--- START ---
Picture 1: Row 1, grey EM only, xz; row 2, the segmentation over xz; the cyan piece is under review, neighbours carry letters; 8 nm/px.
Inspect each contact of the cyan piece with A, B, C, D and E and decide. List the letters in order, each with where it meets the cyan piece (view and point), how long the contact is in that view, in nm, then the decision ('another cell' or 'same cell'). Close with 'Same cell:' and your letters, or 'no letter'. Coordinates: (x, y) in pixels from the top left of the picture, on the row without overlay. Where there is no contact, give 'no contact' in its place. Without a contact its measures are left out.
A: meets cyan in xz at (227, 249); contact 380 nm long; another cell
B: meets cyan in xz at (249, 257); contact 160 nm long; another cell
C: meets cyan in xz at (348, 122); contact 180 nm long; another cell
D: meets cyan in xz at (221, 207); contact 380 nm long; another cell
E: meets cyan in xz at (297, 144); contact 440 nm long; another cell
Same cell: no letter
--- END ---
■ EXERCISE AIM: All the entries are to be set down exactly as they appear.

■ TASK RESPONSE:
Picture 1: Row 1, grey EM only, xz; row 2, the segmentation over xz; the cyan piece is under review, neighbours carry letters; 8 nm/px.
Inspect each contact of the cyan piece with A, B, C, D and E and decide. List the letters in order, each with where it meets the cyan piece (view and point), how long the contact is in that view, in nm, then the decision ('another cell' or 'same cell'). Close with 'Same cell:' and your letters, or 'no letter'. Coordinates: (x, y) in pixels from the top left of the picture, on the row without overlay. Where there is no contact, give 'no contact' in its place. Without a contact its measures are left out.
A: meets cyan in xz at (227, 249); contact 380 nm long; another cell
B: meets cyan in xz at (249, 257); contact 160 nm long; another cell
C: meets cyan in xz at (348, 122); contact 180 nm long; another cell
D: meets cyan in xz at (221, 207); contact 380 nm long; another cell
E: meets cyan in xz at (297, 144); contact 440 nm long; another cell
Same cell: no letter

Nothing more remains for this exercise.